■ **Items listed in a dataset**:
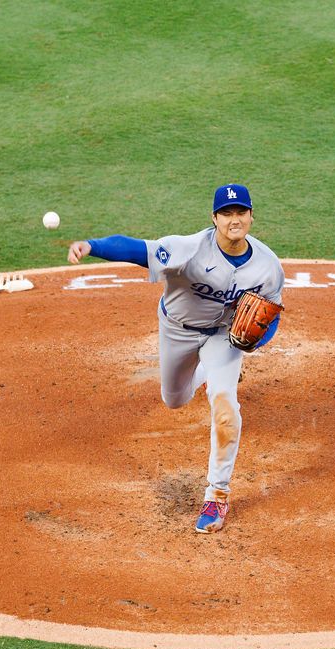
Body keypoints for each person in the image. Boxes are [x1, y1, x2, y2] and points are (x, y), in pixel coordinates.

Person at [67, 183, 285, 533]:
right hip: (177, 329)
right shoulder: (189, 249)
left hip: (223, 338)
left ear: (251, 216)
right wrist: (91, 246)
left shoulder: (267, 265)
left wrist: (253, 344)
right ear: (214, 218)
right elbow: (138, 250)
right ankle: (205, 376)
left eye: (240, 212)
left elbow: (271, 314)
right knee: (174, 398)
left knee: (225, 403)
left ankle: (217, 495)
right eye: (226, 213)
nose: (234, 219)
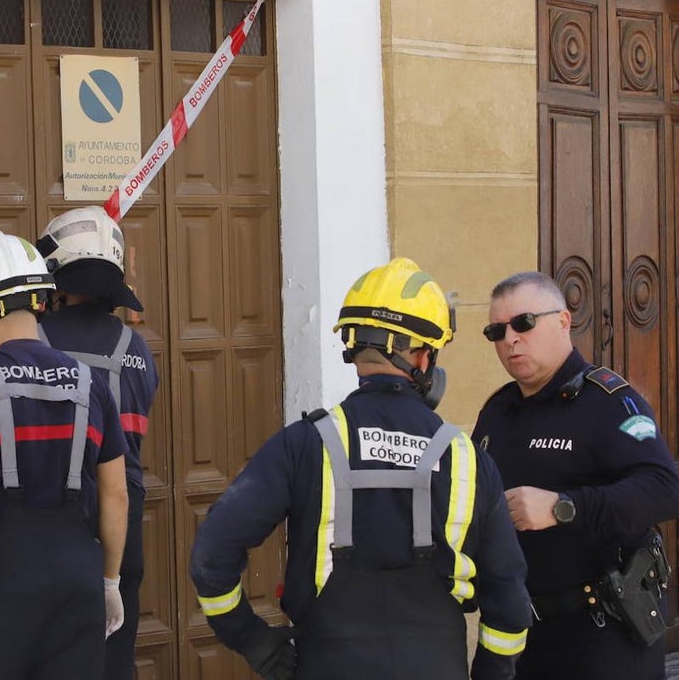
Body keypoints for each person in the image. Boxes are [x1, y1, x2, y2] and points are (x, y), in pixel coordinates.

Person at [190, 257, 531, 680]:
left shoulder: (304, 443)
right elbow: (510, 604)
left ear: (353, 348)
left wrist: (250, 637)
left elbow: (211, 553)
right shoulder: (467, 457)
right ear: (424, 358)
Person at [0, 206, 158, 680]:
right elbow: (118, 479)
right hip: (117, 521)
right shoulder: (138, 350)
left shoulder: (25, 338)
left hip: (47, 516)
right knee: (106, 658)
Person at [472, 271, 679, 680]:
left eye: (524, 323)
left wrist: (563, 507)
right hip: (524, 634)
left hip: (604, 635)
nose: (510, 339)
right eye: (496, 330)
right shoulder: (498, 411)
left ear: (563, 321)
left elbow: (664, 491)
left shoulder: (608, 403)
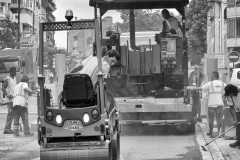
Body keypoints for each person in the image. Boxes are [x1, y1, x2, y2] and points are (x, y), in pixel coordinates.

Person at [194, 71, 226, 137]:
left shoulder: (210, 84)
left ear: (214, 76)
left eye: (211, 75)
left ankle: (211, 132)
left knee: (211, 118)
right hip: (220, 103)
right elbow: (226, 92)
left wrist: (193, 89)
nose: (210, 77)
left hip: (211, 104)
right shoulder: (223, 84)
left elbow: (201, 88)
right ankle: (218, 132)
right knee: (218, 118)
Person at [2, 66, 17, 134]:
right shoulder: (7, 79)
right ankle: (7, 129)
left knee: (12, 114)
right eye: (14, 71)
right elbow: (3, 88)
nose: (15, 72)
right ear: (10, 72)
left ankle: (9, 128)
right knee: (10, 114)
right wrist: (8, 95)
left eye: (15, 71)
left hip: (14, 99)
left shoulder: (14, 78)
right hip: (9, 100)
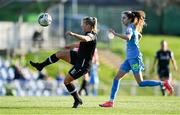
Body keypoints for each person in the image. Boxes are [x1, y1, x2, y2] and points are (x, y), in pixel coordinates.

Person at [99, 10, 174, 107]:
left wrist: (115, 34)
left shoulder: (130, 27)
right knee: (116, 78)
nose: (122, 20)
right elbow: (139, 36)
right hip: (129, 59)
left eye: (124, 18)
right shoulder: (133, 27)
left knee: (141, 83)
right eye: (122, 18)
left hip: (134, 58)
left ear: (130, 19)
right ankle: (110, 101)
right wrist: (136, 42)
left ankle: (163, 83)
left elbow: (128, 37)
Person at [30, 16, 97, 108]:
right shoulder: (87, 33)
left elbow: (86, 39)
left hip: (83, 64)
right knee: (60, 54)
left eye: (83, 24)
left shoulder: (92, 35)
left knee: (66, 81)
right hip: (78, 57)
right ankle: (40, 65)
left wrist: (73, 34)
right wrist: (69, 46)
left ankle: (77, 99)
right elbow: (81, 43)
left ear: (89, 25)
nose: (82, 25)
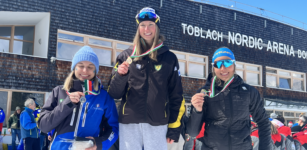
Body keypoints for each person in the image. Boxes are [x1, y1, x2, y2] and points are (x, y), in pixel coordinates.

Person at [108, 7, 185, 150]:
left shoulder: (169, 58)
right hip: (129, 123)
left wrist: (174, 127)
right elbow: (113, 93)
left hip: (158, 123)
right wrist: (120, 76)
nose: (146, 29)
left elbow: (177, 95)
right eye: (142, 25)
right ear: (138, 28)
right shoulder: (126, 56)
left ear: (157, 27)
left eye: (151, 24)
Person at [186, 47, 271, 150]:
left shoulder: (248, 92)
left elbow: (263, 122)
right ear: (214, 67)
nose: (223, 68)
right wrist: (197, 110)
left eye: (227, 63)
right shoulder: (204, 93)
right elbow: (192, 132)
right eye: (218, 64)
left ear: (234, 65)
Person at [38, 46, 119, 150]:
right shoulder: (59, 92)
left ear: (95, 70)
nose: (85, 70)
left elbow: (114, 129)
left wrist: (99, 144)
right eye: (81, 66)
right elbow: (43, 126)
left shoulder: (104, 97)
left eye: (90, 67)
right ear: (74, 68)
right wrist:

■ **How to complete this task**: Your answer must be the lines from the opening line of the entries through the line holding "left knee: (225, 403)", written out exactly and without any picture.

■ **Answer to the problem**:
Body keypoints for each person in the image. Boxes are [x1, y1, x2, y2] and points are (x, y), in pixel coordinates.

Person at [67, 183, 285, 533]:
right hip: (177, 329)
right shoulder: (189, 249)
left hip: (223, 338)
left ear: (251, 216)
right wrist: (91, 246)
left shoulder: (267, 265)
left wrist: (253, 344)
right ear: (214, 218)
right elbow: (138, 250)
right ankle: (205, 376)
left eye: (240, 212)
left elbow: (271, 314)
right knee: (174, 398)
left knee: (225, 403)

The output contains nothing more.